PROVIDED TEXT:
Police Chief Huseyin Capkin confirmed that he had been removed from his post and recalled to the capital, Ankara as reported by Al Arabiya news.
In what opposition parties are calling a scandal cover up, the government has dismissed dozens of other police officials in Ankara and Istanbul - including some who oversaw the police raids and investigation.
On Tuesday, police detained 51 people for questioning, the mayor of an Istanbul district and the CEO of a state-owned. After questioning on Wednesday, nine of them were released without charges.
Insisting that the investigations are merely a probe to harm his government’s reputation and Erdogen has promised to go after the forces he says have instigated the plot. His government, which is entering into its 11th year, has won three elections with the focus on the strength of Turkey’s robust economy and also by modeling a clean image.
What is looking like a vote of confidence in the government, Turkey will hold local elections in March.

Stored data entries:
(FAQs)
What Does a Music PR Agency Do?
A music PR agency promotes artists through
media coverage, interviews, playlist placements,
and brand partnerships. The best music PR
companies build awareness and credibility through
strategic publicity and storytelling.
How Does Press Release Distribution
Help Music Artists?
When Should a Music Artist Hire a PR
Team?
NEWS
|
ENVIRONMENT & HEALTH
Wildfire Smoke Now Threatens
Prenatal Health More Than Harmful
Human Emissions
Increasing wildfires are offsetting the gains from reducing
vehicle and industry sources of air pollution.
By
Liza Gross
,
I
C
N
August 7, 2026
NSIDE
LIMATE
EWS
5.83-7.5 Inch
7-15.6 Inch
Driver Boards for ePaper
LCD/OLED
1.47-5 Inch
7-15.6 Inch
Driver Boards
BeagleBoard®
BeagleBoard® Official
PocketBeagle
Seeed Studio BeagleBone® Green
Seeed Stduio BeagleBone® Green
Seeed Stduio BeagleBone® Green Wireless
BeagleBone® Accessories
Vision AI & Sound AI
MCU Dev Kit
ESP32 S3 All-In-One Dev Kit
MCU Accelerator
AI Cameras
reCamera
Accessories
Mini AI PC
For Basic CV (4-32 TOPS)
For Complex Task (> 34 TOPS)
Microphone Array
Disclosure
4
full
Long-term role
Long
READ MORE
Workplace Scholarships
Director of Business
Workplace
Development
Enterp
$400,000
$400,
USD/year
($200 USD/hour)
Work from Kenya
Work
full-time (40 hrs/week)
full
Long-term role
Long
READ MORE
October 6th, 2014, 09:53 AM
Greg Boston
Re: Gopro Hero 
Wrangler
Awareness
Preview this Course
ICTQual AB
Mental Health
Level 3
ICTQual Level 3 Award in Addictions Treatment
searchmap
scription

---

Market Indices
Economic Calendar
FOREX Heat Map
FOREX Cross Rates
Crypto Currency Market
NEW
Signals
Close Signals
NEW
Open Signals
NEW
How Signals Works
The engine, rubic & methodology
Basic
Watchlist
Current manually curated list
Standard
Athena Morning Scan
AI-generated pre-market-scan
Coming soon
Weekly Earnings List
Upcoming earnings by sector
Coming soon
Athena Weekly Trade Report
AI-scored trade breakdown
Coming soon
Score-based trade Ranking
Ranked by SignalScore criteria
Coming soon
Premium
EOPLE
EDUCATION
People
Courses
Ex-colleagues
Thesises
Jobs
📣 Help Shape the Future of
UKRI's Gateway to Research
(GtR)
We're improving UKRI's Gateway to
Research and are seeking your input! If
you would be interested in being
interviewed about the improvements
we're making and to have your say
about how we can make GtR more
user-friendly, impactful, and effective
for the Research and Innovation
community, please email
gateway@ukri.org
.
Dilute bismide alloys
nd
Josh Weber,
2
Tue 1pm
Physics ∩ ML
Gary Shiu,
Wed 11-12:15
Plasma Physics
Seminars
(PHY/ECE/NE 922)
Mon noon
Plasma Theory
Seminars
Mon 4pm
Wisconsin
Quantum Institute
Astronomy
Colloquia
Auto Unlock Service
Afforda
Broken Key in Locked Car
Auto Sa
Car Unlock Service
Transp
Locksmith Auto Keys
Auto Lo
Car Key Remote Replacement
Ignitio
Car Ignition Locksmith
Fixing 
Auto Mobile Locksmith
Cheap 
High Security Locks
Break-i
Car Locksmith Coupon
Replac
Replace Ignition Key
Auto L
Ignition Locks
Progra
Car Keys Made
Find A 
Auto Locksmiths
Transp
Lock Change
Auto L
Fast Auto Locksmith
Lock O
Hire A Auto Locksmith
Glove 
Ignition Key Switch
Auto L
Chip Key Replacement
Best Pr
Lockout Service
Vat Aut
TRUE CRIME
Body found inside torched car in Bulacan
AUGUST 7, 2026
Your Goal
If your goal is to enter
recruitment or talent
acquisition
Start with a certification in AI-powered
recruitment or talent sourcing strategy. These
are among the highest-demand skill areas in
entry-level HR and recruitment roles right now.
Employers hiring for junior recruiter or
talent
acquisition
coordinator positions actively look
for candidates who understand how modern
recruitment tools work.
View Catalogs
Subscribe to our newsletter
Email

TASKS TO PERFORM:
1. Echo the records word for word from the line holding "Market Indices" through the line holding "we're making and to have your say", both included.
2. Pick up the news report on the Turkish police dismissals right after its last sentence and keep it going.

RESPONSES TO THE EXERCISE:
1.
Market Indices
Economic Calendar
FOREX Heat Map
FOREX Cross Rates
Crypto Currency Market
NEW
Signals
Close Signals
NEW
Open Signals
NEW
How Signals Works
The engine, rubic & methodology
Basic
Watchlist
Current manually curated list
Standard
Athena Morning Scan
AI-generated pre-market-scan
Coming soon
Weekly Earnings List
Upcoming earnings by sector
Coming soon
Athena Weekly Trade Report
AI-scored trade breakdown
Coming soon
Score-based trade Ranking
Ranked by SignalScore criteria
Coming soon
Premium
EOPLE
EDUCATION
People
Courses
Ex-colleagues
Thesises
Jobs
📣 Help Shape the Future of
UKRI's Gateway to Research
(GtR)
We're improving UKRI's Gateway to
Research and are seeking your input! If
you would be interested in being
interviewed about the improvements
we're making and to have your say

2.
The government promised not to impede the investigation, despite the police officials’ removal. In efforts to ease the stress on the people, the government has appointed two new prosecutors to lead the investigation.
Many believe this corruption investigation was started by a movement led by a U.S.-based Turkish Muslim cleric, who was once a supporter of Erdogan’s government. He now seems to be in a dispute with the Turkish leader.
The movement is said to have strong ties within Turkey’s police and judiciary. The cleric, Fetullah Gulen, has denied that he was involved in the investigation focused on Erdogan’s allies.